Turn every line of text in the material into one numbered list, skipping any blank lines. Leave the pictures out of your answer.

Extracted information:

=== Begin Enclosure ===

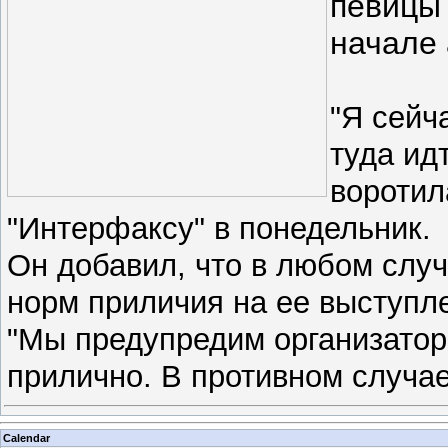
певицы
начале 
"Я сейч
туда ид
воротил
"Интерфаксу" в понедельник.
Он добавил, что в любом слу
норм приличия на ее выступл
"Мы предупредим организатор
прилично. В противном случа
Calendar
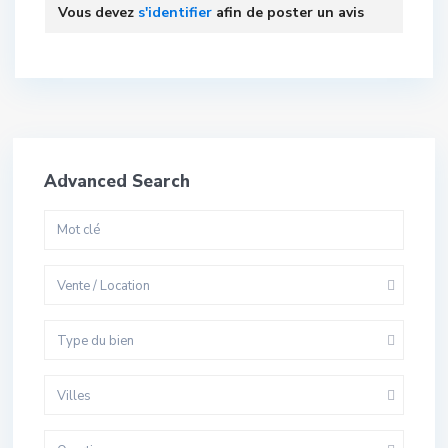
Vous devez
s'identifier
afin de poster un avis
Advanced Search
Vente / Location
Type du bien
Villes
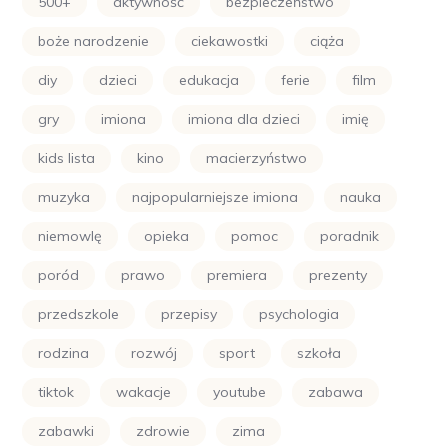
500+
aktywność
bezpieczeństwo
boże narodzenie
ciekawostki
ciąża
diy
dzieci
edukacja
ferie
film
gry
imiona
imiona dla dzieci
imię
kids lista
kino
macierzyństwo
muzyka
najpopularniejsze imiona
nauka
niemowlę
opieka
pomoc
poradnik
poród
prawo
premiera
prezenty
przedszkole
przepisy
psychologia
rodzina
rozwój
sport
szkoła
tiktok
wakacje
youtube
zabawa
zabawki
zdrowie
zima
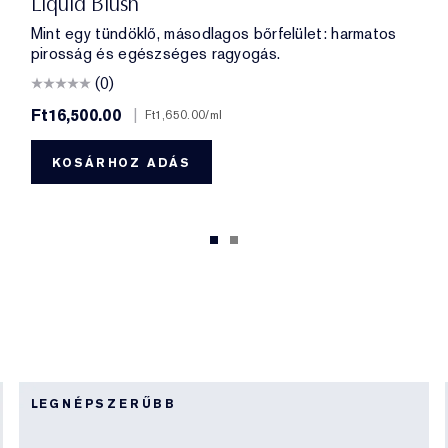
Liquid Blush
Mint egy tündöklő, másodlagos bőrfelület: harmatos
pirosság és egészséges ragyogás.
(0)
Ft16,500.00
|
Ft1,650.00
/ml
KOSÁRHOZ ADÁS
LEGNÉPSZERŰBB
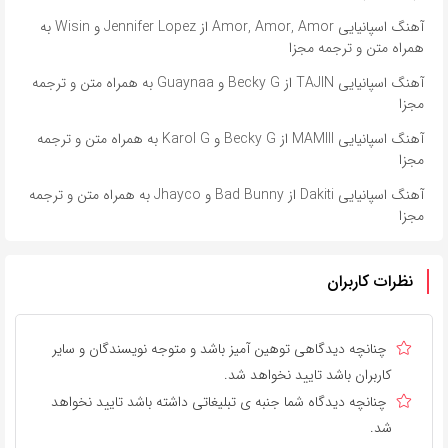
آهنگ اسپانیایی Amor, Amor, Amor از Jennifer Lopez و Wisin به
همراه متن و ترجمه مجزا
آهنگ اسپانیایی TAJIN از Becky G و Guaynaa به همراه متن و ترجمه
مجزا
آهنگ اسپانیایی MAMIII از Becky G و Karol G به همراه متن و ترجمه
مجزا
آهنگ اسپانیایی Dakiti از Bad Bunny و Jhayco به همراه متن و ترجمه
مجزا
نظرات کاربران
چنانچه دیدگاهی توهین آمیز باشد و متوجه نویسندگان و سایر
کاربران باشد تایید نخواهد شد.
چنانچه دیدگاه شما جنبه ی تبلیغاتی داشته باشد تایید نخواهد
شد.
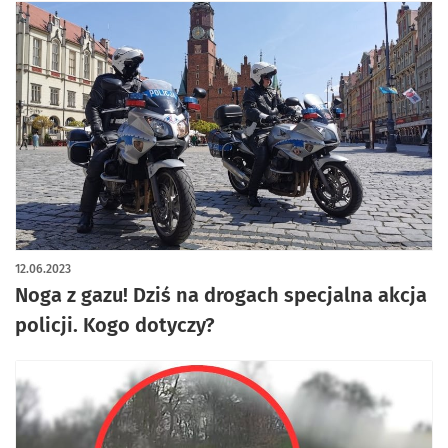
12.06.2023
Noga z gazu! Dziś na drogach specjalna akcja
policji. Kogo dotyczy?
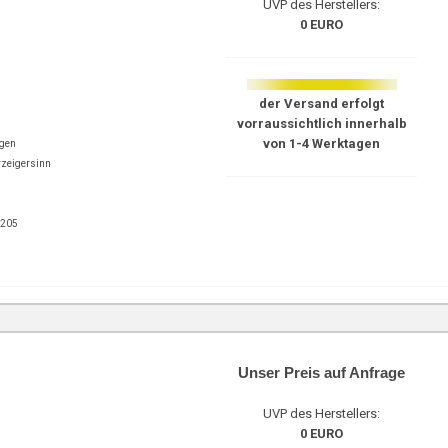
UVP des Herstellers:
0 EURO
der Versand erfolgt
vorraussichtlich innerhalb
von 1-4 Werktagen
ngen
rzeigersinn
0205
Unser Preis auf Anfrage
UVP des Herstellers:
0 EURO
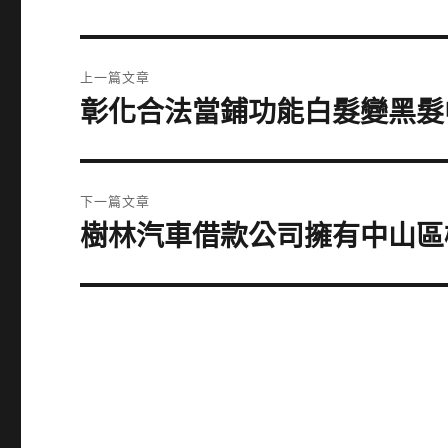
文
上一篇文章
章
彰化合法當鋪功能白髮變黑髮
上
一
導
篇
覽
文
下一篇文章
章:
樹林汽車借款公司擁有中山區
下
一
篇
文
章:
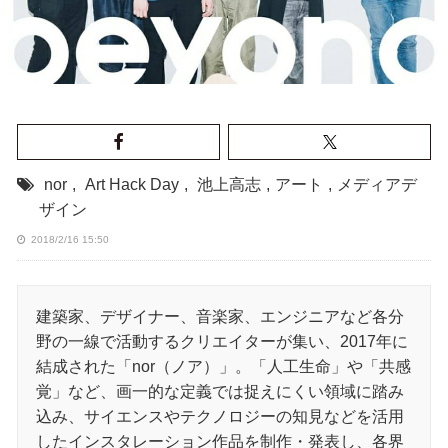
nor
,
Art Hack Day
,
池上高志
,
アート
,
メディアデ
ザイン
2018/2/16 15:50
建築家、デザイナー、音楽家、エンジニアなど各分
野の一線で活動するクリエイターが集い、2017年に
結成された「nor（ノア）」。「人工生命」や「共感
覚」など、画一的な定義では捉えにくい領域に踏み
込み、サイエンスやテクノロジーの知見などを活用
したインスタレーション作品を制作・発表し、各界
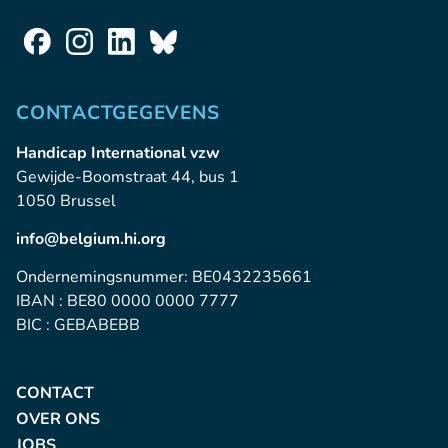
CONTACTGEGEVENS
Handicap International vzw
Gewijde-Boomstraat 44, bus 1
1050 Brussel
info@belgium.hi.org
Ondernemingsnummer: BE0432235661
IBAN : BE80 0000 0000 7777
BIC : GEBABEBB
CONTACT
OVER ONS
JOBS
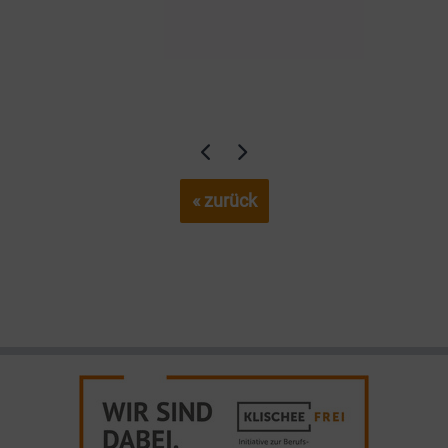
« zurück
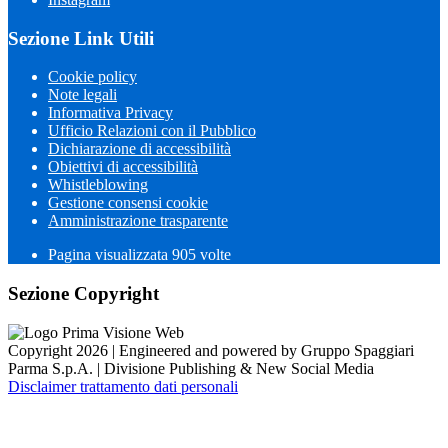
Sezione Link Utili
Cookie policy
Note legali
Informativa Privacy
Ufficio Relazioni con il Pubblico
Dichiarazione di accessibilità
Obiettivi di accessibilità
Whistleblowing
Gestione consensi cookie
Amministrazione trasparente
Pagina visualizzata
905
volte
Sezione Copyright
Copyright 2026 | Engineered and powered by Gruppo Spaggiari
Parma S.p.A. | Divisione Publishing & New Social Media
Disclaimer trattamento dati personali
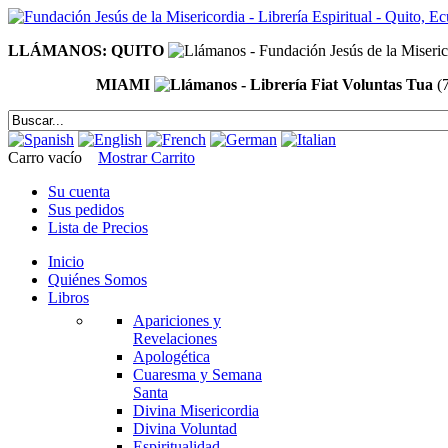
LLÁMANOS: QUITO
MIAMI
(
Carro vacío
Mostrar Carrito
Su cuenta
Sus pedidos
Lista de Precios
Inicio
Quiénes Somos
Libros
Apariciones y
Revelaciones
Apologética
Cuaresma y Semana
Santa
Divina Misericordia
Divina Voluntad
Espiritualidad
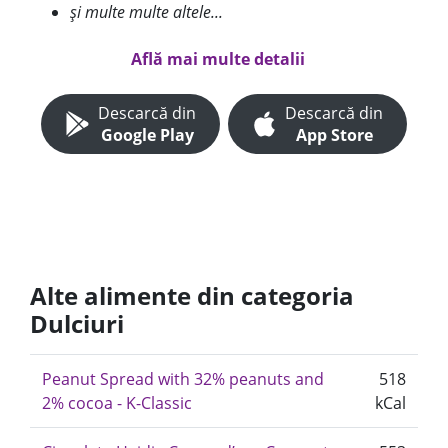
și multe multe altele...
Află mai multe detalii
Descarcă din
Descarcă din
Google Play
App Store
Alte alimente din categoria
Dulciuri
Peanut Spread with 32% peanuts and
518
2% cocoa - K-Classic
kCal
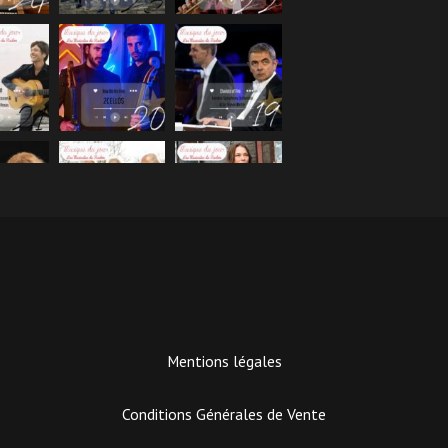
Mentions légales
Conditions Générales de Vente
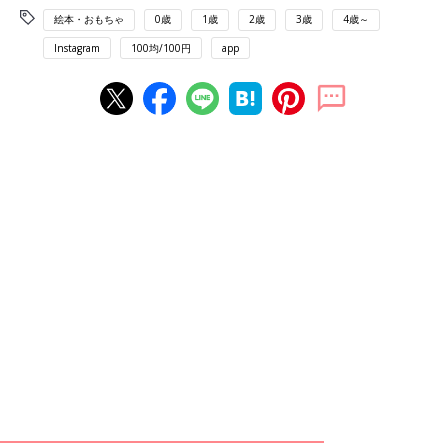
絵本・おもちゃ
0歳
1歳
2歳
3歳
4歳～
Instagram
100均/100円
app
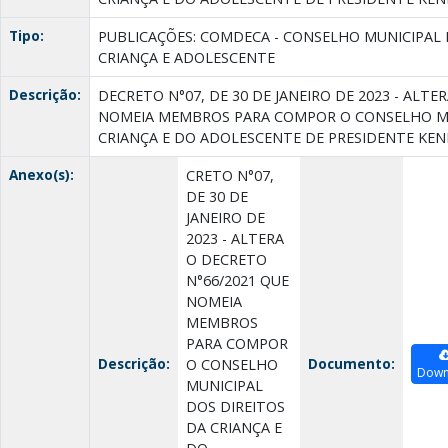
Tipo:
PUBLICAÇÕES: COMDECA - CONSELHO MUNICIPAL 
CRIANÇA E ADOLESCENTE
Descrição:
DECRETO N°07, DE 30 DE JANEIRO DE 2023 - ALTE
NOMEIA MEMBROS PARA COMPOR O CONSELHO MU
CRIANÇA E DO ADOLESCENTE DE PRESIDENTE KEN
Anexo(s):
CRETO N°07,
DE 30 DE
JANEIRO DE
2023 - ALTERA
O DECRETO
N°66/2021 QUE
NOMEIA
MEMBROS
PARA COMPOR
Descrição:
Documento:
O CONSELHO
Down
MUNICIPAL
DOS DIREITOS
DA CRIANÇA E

=== End Enclosure ===

Reply:
1. певицы
2. начале 
3. "Я сейч
4. туда ид
5. воротил
6. "Интерфаксу" в понедельник.
7. Он добавил, что в любом слу
8. норм приличия на ее выступл
9. "Мы предупредим организатор
10. прилично. В противном случа
11. Calendar
12. Vous devez
13. s'identifier
14. afin de poster un avis
15. Advanced Search
16. Vente / Location
17. Type du bien
18. Villes
19. 500+
20. aktywność
21. bezpieczeństwo
22. boże narodzenie
23. ciekawostki
24. ciąża
25. diy
26. dzieci
27. edukacja
28. ferie
29. film
30. gry
31. imiona
32. imiona dla dzieci
33. imię
34. kids lista
35. kino
36. macierzyństwo
37. muzyka
38. najpopularniejsze imiona
39. nauka
40. niemowlę
41. opieka
42. pomoc
43. poradnik
44. poród
45. prawo
46. premiera
47. prezenty
48. przedszkole
49. przepisy
50. psychologia
51. rodzina
52. rozwój
53. sport
54. szkoła
55. tiktok
56. wakacje
57. youtube
58. zabawa
59. zabawki
60. zdrowie
61. zima
62. Liquid Blush
63. Mint egy tündöklő, másodlagos bőrfelület: harmatos
64. pirosság és egészséges ragyogás.
65. (0)
66. Ft16,500.00
67. |
68. Ft1,650.00
69. /ml
70. KOSÁRHOZ ADÁS
71. LEGNÉPSZERŰBB
72. آهنگ اسپانیایی Amor, Amor, Amor از Jennifer Lopez و Wisin به
73. همراه متن و ترجمه مجزا
74. آهنگ اسپانیایی TAJIN از Becky G و Guaynaa به همراه متن و ترجمه
75. مجزا
76. آهنگ اسپانیایی MAMIII از Becky G و Karol G به همراه متن و ترجمه
77. مجزا
78. آهنگ اسپانیایی Dakiti از Bad Bunny و Jhayco به همراه متن و ترجمه
79. مجزا
80. نظرات کاربران
81. چنانچه دیدگاهی توهین آمیز باشد و متوجه نویسندگان و سایر
82. کاربران باشد تایید نخواهد شد.
83. چنانچه دیدگاه شما جنبه ی تبلیغاتی داشته باشد تایید نخواهد
84. شد.
85. 12.06.2023
86. Noga z gazu! Dziś na drogach specjalna akcja
87. policji. Kogo dotyczy?
88. UVP des Herstellers:
89. 0 EURO
90. der Versand erfolgt
91. vorraussichtlich innerhalb
92. von 1-4 Werktagen
93. ngen
94. rzeigersinn
95. 0205
96. Unser Preis auf Anfrage
97. UVP des Herstellers:
98. 0 EURO
99. 文
100. 上一篇文章
101. 章
102. 彰化合法當鋪功能白髮變黑髮
103. 上
104. 一
105. 導
106. 篇
107. 覽
108. 文
109. 下一篇文章
110. 章:
111. 樹林汽車借款公司擁有中山區
112. 下
113. 一
114. 篇
115. 文
116. 章:
117. nor
118. ,
119. Art Hack Day
120. ,
121. 池上高志
122. ,
123. アート
124. ,
125. メディアデ
126. ザイン
127. 2018/2/16 15:50
128. 建築家、デザイナー、音楽家、エンジニアなど各分
129. 野の一線で活動するクリエイターが集い、2017年に
130. 結成された「nor（ノア）」。「人工生命」や「共感
131. 覚」など、画一的な定義では捉えにくい領域に踏み
132. 込み、サイエンスやテクノロジーの知見などを活用
133. したインスタレーション作品を制作・発表し、各界
134. CONTACTGEGEVENS
135. Handicap International vzw
136. Gewijde-Boomstraat 44, bus 1
137. 1050 Brussel
138. info@belgium.hi.org
139. Ondernemingsnummer: BE0432235661
140. IBAN : BE80 0000 0000 7777
141. BIC : GEBABEBB
142. CONTACT
143. OVER ONS
144. JOBS
145. « zurück
146. Sezione Link Utili
147. Cookie policy
148. Note legali
149. Informativa Privacy
150. Ufficio Relazioni con il Pubblico
151. Dichiarazione di accessibilità
152. Obiettivi di accessibilità
153. Whistleblowing
154. Gestione consensi cookie
155. Amministrazione trasparente
156. Pagina visualizzata
157. 905
158. volte
159. Sezione Copyright
160. Copyright 2026 | Engineered and powered by Gruppo Spaggiari
161. Parma S.p.A. | Divisione Publishing & New Social Media
162. Disclaimer trattamento dati personali
163. LLÁMANOS: QUITO
164. MIAMI
165. (
166. Carro vacío
167. Mostrar Carrito
168. Su cuenta
169. Sus pedidos
170. Lista de Precios
171. Inicio
172. Quiénes Somos
173. Libros
174. Apariciones y
175. Revelaciones
176. Apologética
177. Cuaresma y Semana
178. Santa
179. Divina Misericordia
180. Divina Voluntad
181. Espiritualidad
182. și multe multe altele...
183. Află mai multe detalii
184. Descarcă din
185. Descarcă din
186. Google Play
187. App Store
188. Alte alimente din categoria
189. Dulciuri
190. Peanut Spread with 32% peanuts and
191. 518
192. 2% cocoa - K-Classic
193. kCal
194. Mentions légales
195. Conditions Générales de Vente
196. 絵本・おもちゃ
197. 0歳
198. 1歳
199. 2歳
200. 3歳
201. 4歳～
202. Instagram
203. 100均/100円
204. app
205. Tipo:
206. PUBLICAÇÕES: COMDECA - CONSELHO MUNICIPAL 
207. CRIANÇA E ADOLESCENTE
208. Descrição:
209. DECRETO N°07, DE 30 DE JANEIRO DE 2023 - ALTE
210. NOMEIA MEMBROS PARA COMPOR O CONSELHO MU
211. CRIANÇA E DO ADOLESCENTE DE PRESIDENTE KEN
212. Anexo(s):
213. CRETO N°07,
214. DE 30 DE
215. JANEIRO DE
216. 2023 - ALTERA
217. O DECRETO
218. N°66/2021 QUE
219. NOMEIA
220. MEMBROS
221. PARA COMPOR
222. Descrição:
223. Documento:
224. O CONSELHO
225. Down
226. MUNICIPAL
227. DOS DIREITOS
228. DA CRIANÇA E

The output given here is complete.